Konvikt Bad Münstereifel: Projektgruppe legt Zwischenbericht vor

Gewalt gehörte zur Lebensrealität

Seit einem Jahr arbeitet das Erzbistum Köln den Missbrauchsskandal im Jungenkonvikt Bad Münstereifel wissenschaftlich auf – mit Beteiligung der Betroffenen. Der Zwischenbericht offenbart das Ausmaß der Übergriffe.

Collegium Josephinum (bis 1997) (DR)
Collegium Josephinum (bis 1997) / ( DR )

Ein Jahr nach Beginn des Projekts steht fest: Im Collegium Josephinum in Bad Münstereifel hat es mehrfach Gewalt gegen Jungen in unterschiedlicher Form gegeben. Wie das Erzbistum mitteilte, haben das die inzwischen zahlreichen Gespräche und Interviews mit Ehemaligen ergeben.

Zu den berichteten Gewalttaten zählten demnach sexuelle Übergriffe, sexueller Kindesmissbrauch beziehungsweise Missbrauch von Schutzbefohlenen. Außerdem habe es körperliche Gewalt wie Ohrfeigen, Fausschläge und Tritte sowie psychische Gewalt gegeben  - etwa durch verbale Demütigungen und Abwertungen.

Betroffene leiden bis heute

Nach Angaben des Erzbistums beeinflusste Gewalt bis weit in die 1970er Jahre die Lebensrealität von offensichtlich nicht wenigen Kindern und Jugendlichen im Internat. Manche Betroffenen litten bis heute an den seelischen Folgen. Erst ab Mitte der 1980er Jahre könne von einem Ende der Gewalt im Collegium Josephinum gesprochen werden. Ehemalige dieser Zeit berichteten den Wissenschaftlern fast durchgängig über eine sehr fürsorgliche und wohlwollende Betreuung und Erziehung im Internat.

Die Schilderungen der Betroffenen zeigen, dass die Gewalt nicht die Tat eines Einzelnen war. Stattdessen wurden bislang insgesamt sechs Fachkräfte in unterschiedlichen Positionen beschuldigt, heißt es vom Erzbistum. Zudem stehe eine weitere Lehrkraft im Fokus, die außerhalb des Internats Nachhilfe erteilt hat.

Mehr Interviews mit Ehemaligen geplant

Das Projektteam hofft nach eigenen Angaben, dass sich weitere Betroffene an der Aufarbeitung beteiligen. "Es ist uns ein großes Anliegen, Ehemalige des Internats, die Gewalt erfahren haben, zu einem kleinen Schritt aus der gefühlten Isolation zu helfen", erklärte die wissenschaftliche Projektleiterin Prof.
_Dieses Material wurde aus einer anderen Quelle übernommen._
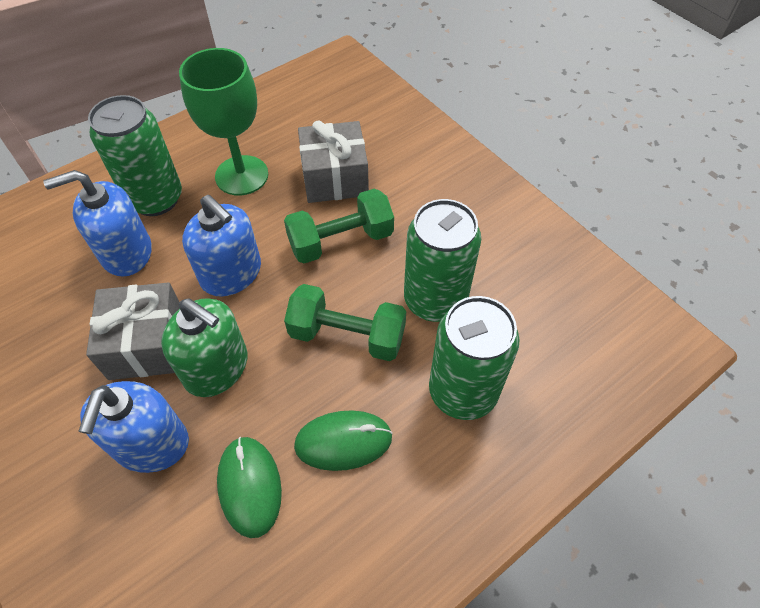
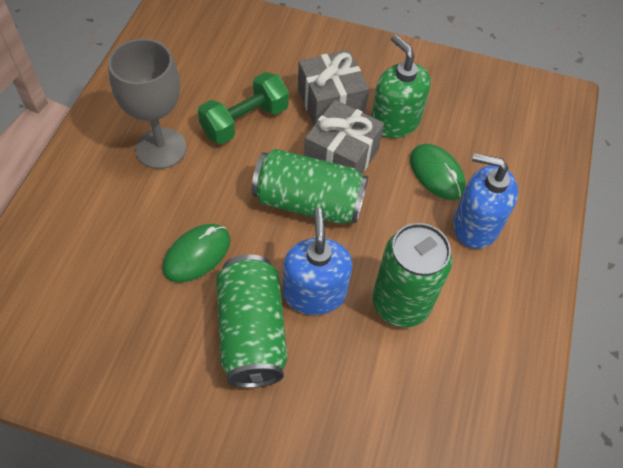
blue soap dispenser: [43,170,151,277] [78,381,189,473] [182,195,261,297] = 3 -> [283,208,352,315] [453,153,518,249] = 2
green dumbbell: [284,188,394,263] [284,284,406,361] = 2 -> [198,72,289,144] = 1
green goblet: [179,48,268,196] = 1 -> none = 0
grey goblet: none = 0 -> [108,39,187,169] = 1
Dr. Claudia Bundschuh.

Die Überzeugung 'mit mir stimmt etwas nicht' lasse Opfer häufig glauben, dass sie Wertschätzung, Mitgefühl oder Trost nicht verdient hätten. Für das Projekt sollen deshalb – voraussichtlich bis Ende Mai – noch möglichst viele Ehemalige gehört werden. Der Abschlussbericht ist für Anfang 2017 geplant. 

System des Wegschauens

Ehemalige Schüler des Collegium Josephinum hatten sich 2010 an das Erzbistum gewandt und als Opfer gemeldet. Außerdem berichteten sie, dass es an dem ehemaligen Erzbischöflichen Konvikt, einem 1997 aufgegebenen Internat für Jungen, ein System des Machtmissbrauchs und der Begünstigung, aber auch des Wegschauens gegeben habe.

Aktenkundig sind Fälle seit den 1950er Jahren. Der Kölner Erzbischof, Rainer Maria Kardinal Woelki, hatte um vergangenen Jahr alle Opfer offiziell um Entschuldigung gebeten.